• _Work required_: Could you retype all of the material below word for word, leaving out the pictures?
+-------+
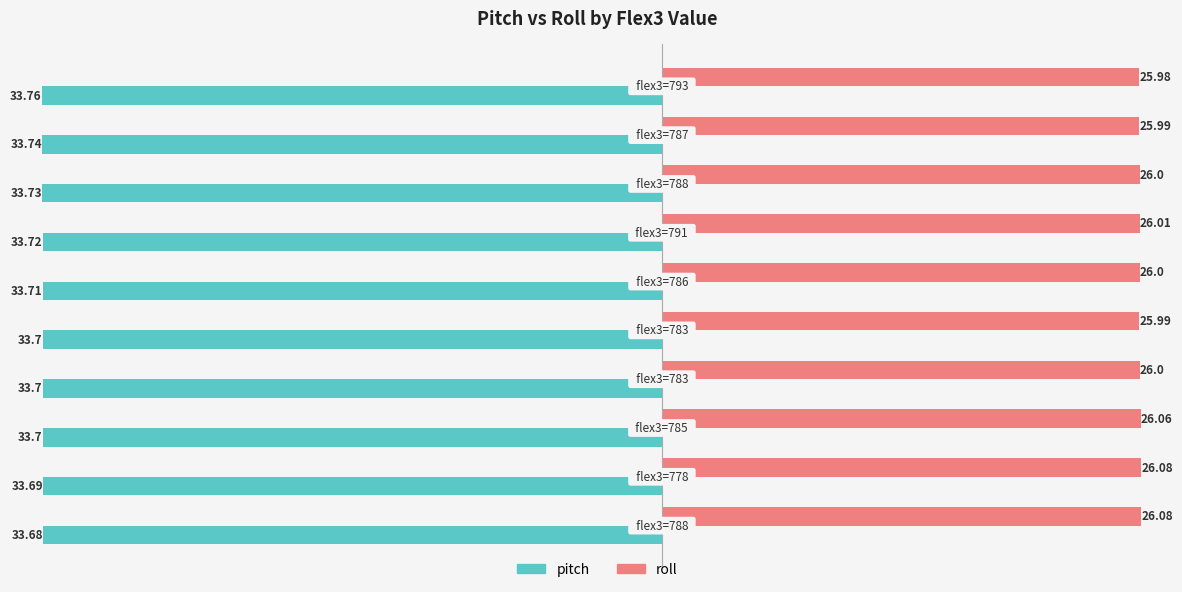

Rank the series by their maximum value, from lowest to highest.

pitch, roll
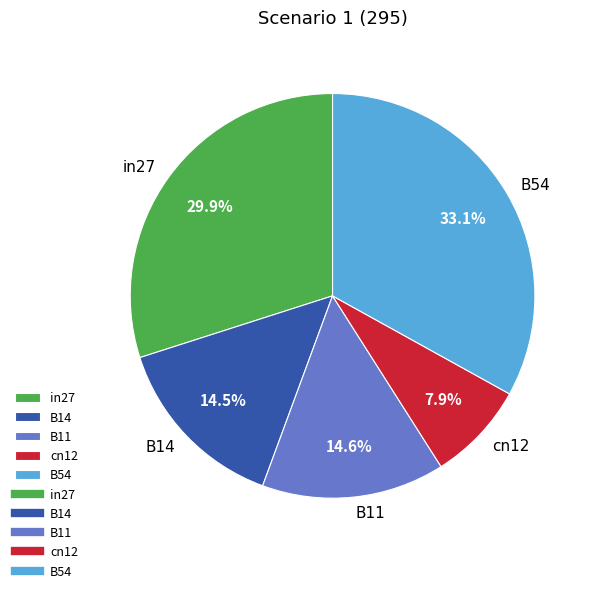

Which slice is the smallest?

cn12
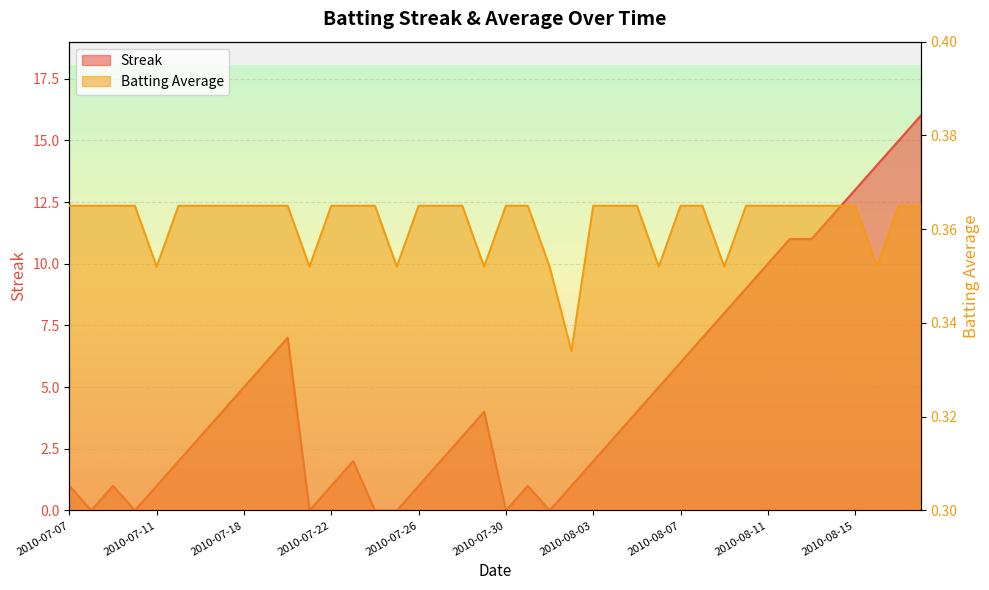

At how many categories does at least one series exceed 7?

10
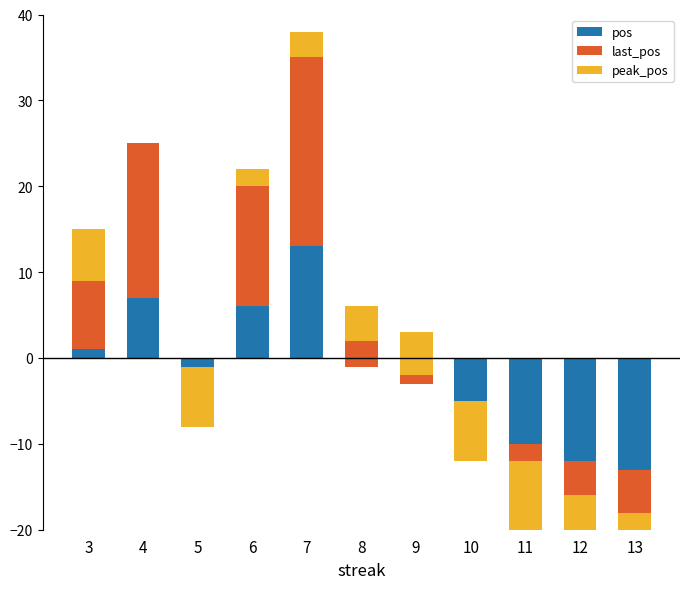

What is the difference between the second highest and second lowest values in the last_pos series?

22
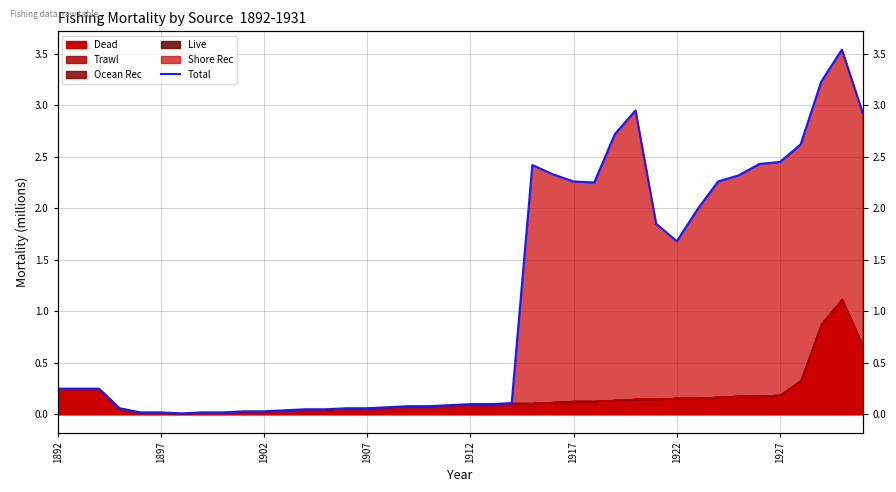

What is the maximum value shown in the chart?

3.5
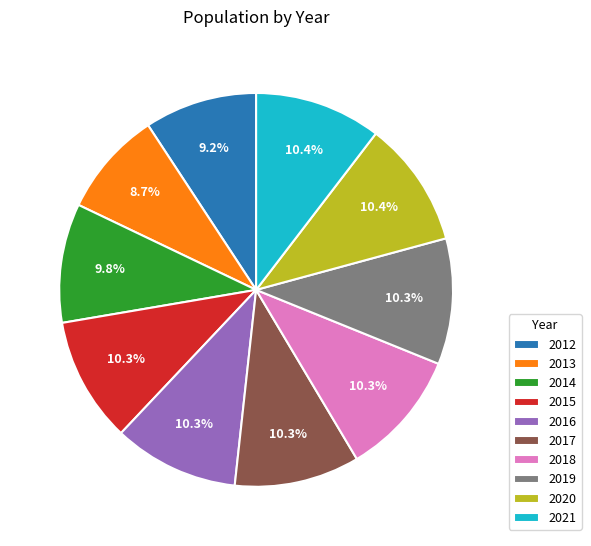

To the nearest percent, what is the average slice percentage?

10%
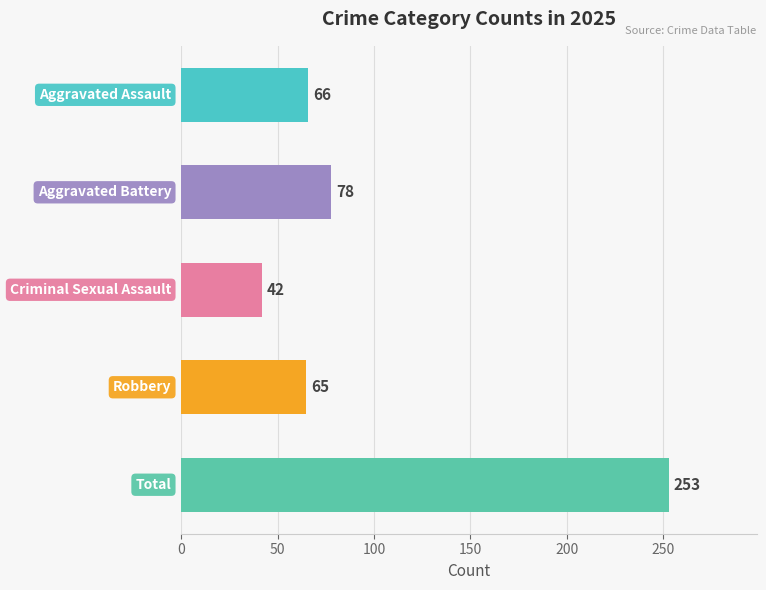

Reading top to bottom, transcribe all the data shown in this chart.

66	78	42	65	253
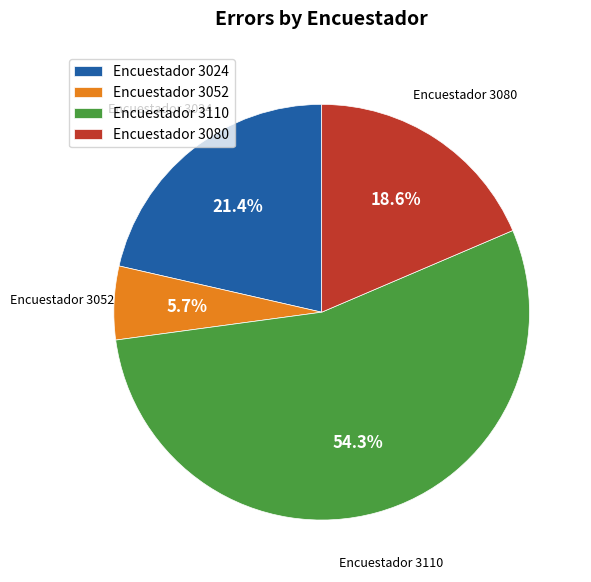

Approximately how many times larger is the value at Encuestador 3052 compared to Encuestador 3024?

0.3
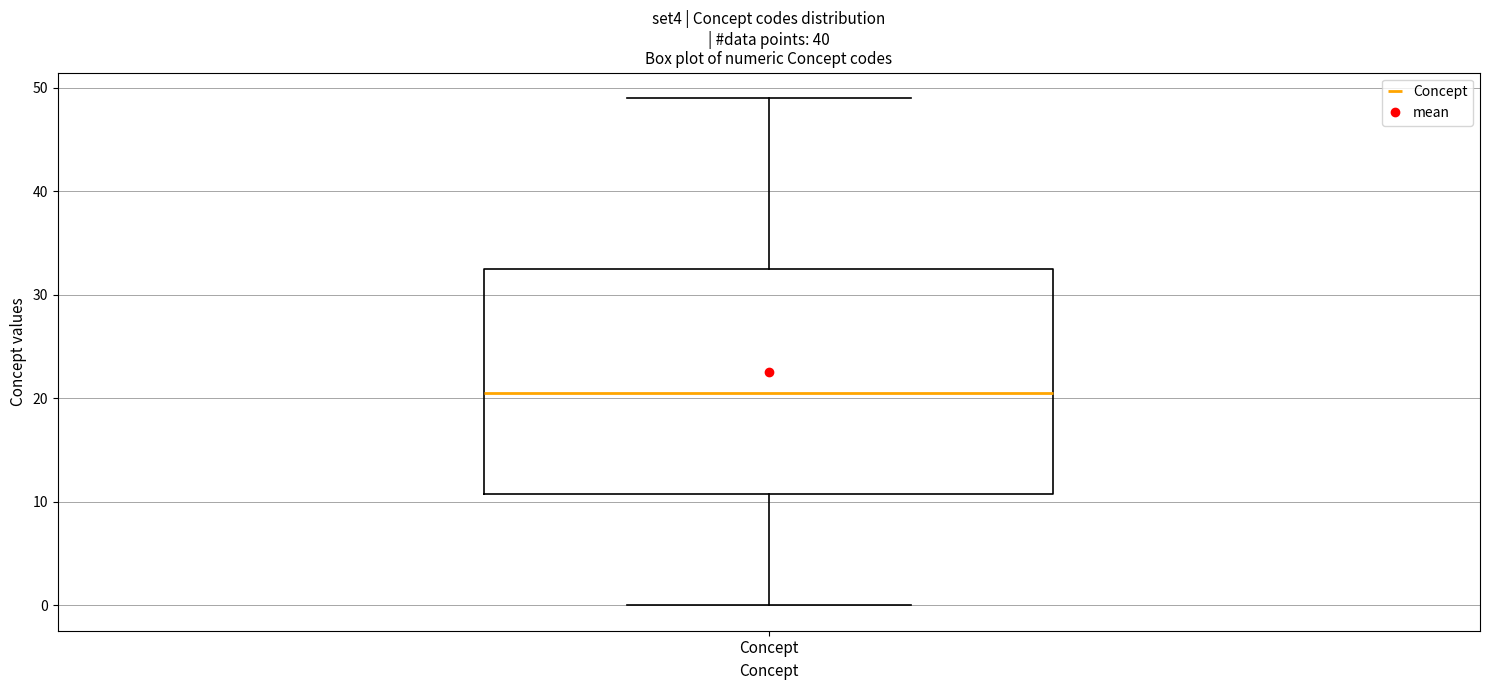

Read this box plot against the y-axis: the position of the median line, the range covered by the box, and the ends of both whiskers. The values are not printed on the chart, so give them approximately, as read against the axis.

median 21, box 11 to 33, whiskers 0 to 49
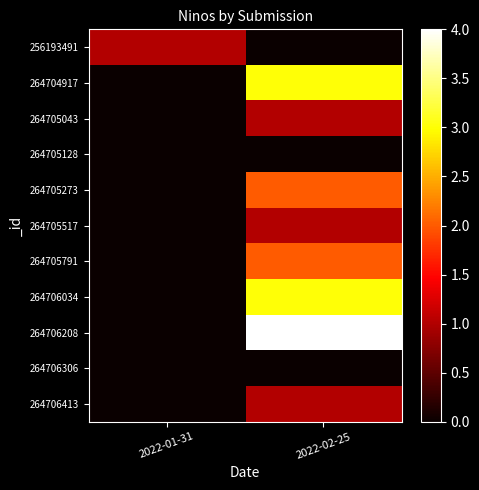

Count the number of data series in this chart.

11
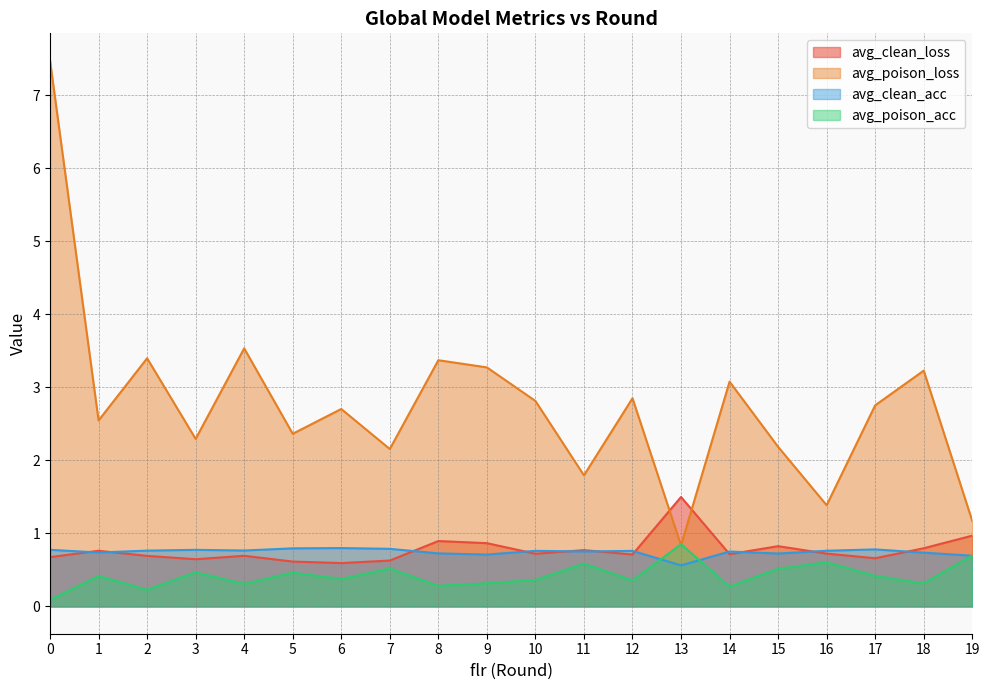

Reading right to left, what are all the values shown in this chart?

avg_clean_loss: 19=1.0	18=0.8	17=0.7	16=0.7	15=0.8	14=0.7	13=1.5	12=0.7	11=0.8	10=0.7	9=0.9	8=0.9	7=0.6	6=0.6	5=0.6	4=0.7	3=0.6	2=0.7	1=0.8	0=0.7
avg_poison_loss: 19=1.2	18=3.2	17=2.8	16=1.4	15=2.2	14=3.1	13=0.8	12=2.8	11=1.8	10=2.8	9=3.3	8=3.4	7=2.2	6=2.7	5=2.4	4=3.5	3=2.3	2=3.4	1=2.5	0=7.5
avg_clean_acc: 19=0.7	18=0.7	17=0.8	16=0.8	15=0.7	14=0.8	13=0.6	12=0.8	11=0.8	10=0.8	9=0.7	8=0.7	7=0.8	6=0.8	5=0.8	4=0.8	3=0.8	2=0.8	1=0.7	0=0.8
avg_poison_acc: 19=0.7	18=0.3	17=0.4	16=0.6	15=0.5	14=0.3	13=0.9	12=0.4	11=0.6	10=0.4	9=0.3	8=0.3	7=0.5	6=0.4	5=0.5	4=0.3	3=0.5	2=0.2	1=0.4	0=0.1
+-------+
• _Answer to this problem_:
Rank the series by their maximum value, from lowest to highest.

pitch, roll

Which slice is the smallest?

cn12

At how many categories does at least one series exceed 7?

10

What is the difference between the second highest and second lowest values in the last_pos series?

22

What is the maximum value shown in the chart?

3.5

To the nearest percent, what is the average slice percentage?

10%

Reading top to bottom, transcribe all the data shown in this chart.

66	78	42	65	253

Approximately how many times larger is the value at Encuestador 3052 compared to Encuestador 3024?

0.3

Read this box plot against the y-axis: the position of the median line, the range covered by the box, and the ends of both whiskers. The values are not printed on the chart, so give them approximately, as read against the axis.

median 21, box 11 to 33, whiskers 0 to 49

Count the number of data series in this chart.

11

Reading right to left, what are all the values shown in this chart?

avg_clean_loss: 19=1.0	18=0.8	17=0.7	16=0.7	15=0.8	14=0.7	13=1.5	12=0.7	11=0.8	10=0.7	9=0.9	8=0.9	7=0.6	6=0.6	5=0.6	4=0.7	3=0.6	2=0.7	1=0.8	0=0.7
avg_poison_loss: 19=1.2	18=3.2	17=2.8	16=1.4	15=2.2	14=3.1	13=0.8	12=2.8	11=1.8	10=2.8	9=3.3	8=3.4	7=2.2	6=2.7	5=2.4	4=3.5	3=2.3	2=3.4	1=2.5	0=7.5
avg_clean_acc: 19=0.7	18=0.7	17=0.8	16=0.8	15=0.7	14=0.8	13=0.6	12=0.8	11=0.8	10=0.8	9=0.7	8=0.7	7=0.8	6=0.8	5=0.8	4=0.8	3=0.8	2=0.8	1=0.7	0=0.8
avg_poison_acc: 19=0.7	18=0.3	17=0.4	16=0.6	15=0.5	14=0.3	13=0.9	12=0.4	11=0.6	10=0.4	9=0.3	8=0.3	7=0.5	6=0.4	5=0.5	4=0.3	3=0.5	2=0.2	1=0.4	0=0.1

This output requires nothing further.